Одно из жарких, кровопролитных сражений произошло на реке Валерик («Речке смерти») 11 июля. В этом сражении Лермонтов проявил, по отзывам участников боя и командующего отрядом генерала Галафеева, исключительную храбрость, самоотвержение и находчивость.

В «Журнале военных действий» отмечено, что Лермонтов передавал все приказания главнокомандующего войсками в самом пылу сражения в лесистом месте, что ставилось ему в особую заслугу, «ибо каждый куст, каждое дерево грозили всякому внезапной смертью».

После Валерикского боя генерал Галафеев, испрашивая награду Лермонтову, в графе «За что к награде представляется» писал: «Во время штурма неприятельских завалов на реке Валерик имел поручение наблюдать за действиями передовой штурмовой колонны и уведомлять начальника отряда об ее успехах, что было сопряжено с величайшею для него опасностью от неприятеля, скрывавшегося в лесу за деревьями и кустами. Но офицер этот, несмотря ни на какие опасности, исполнял возложенное на него поручение с отменным мужеством и хладнокровием и с первыми рядами храбрейших ворвался в неприятельские завалы». После этого страшного, кровавого боя было еще несколько схваток с неприятелем. Через месяц Лермонтову был дан отпуск на Минеральные Воды.

12 сентября Лермонтов писал из Пятигорска своему другу Лопухину о Валерикском сражении, первом крупном сражении в своей военной практике: «...я не был нигде на месте, а шатался все время по горам с отрядом. У нас были каждый день дела, и одно довольно жаркое, которое продолжалось 6 часов сряду. Нас было всего 2000 пехоты, а их до 6 тысяч; и все время дрались штыками. У нас убыло 30 офицеров и до 300 рядовых, а их 600 тел остались на месте, — кажется хорошо! — вообрази себе, что в овраге, где была потеха, час после дела еще пахло кровью...»

О пребывании Лермонтова на Водах не сохранилось сведений, кроме указанного письма к Лопухину. Но этот единственный документ о том времени очень ценен. В нем мы находим еще раз указание на одну прекрасную черту натуры Лермонтова, которую далеко не все видели в нем: это — его способность горячо, прочно привязываться к тем, к кому у него было дружеское расположение. Он пишет Лопухину: «... я ничего о тебе не слышу письменно. Пожалуйста, не ленись: ты не можешь вообразить, как тяжела мысль, что друзья нас забывают...»

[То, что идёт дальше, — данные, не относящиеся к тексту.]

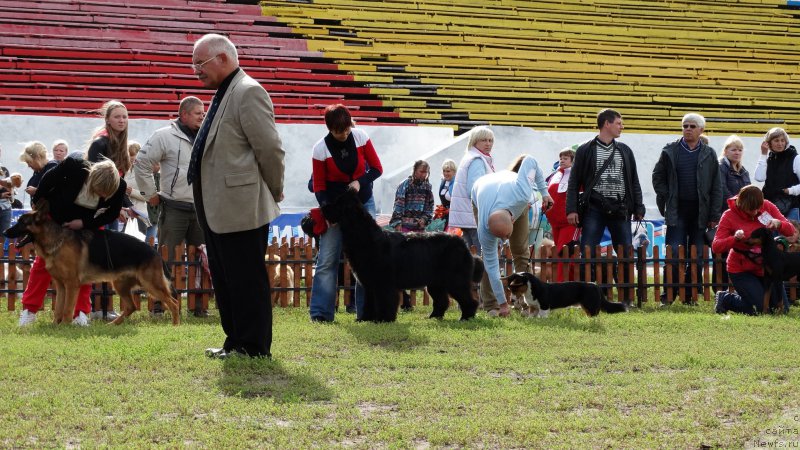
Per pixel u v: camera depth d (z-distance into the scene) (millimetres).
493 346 6828
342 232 8086
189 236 9609
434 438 4125
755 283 9773
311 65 22438
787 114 23719
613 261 10648
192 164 5820
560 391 5195
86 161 8039
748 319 8891
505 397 4992
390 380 5477
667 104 23484
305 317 8898
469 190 9875
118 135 8625
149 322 8500
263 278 5863
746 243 9766
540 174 9039
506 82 23125
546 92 22906
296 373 5555
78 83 20016
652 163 18312
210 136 5680
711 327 8219
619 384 5492
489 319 8422
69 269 7938
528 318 8656
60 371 5566
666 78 24656
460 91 22297
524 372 5852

Во второй половине сентября Лермонтов был уже на фронте в Чечне, в отряде того же генерала Галафеева, и продолжал неизменно проявлять отвагу во всех делах осенней экспедиции, которая закончилась в конце ноября. Вот что писал о Лермонтове генерал Галафеев: «Когда раненый юнкер Дорохов был вынесен из фронта, я поручил его начальству команду, из охотников состоящую. Невозможно было сделать выбора удачнее: всюду поручик Лермонтов, везде первый подвергался выстрелам... и во всех делах оказывал самоотвержение и распорядительность выше всякой похвалы...»

В делах с этой отборной командой Лермонтов проявил не только высокие достоинства бойца, но и талант командира. Он «...12 октября на фуражировке за Шали, пользуясь плоскостью местоположения, бросился с горстью людей на превосходного числом неприятеля и неоднократно отбивал его нападения на цепь наших стрелков... 15 октября он с командою первый прошел Шалинский лес, обращая на себя все усилия хищников... При переправе через Аргун он действовал отлично... и, пользуясь выстрелами наших орудий, внезапно кинулся на партию неприятеля, которая тотчас же ускакала в ближайший лес...» (Ракович, Тенгинский полк на Кавказе) .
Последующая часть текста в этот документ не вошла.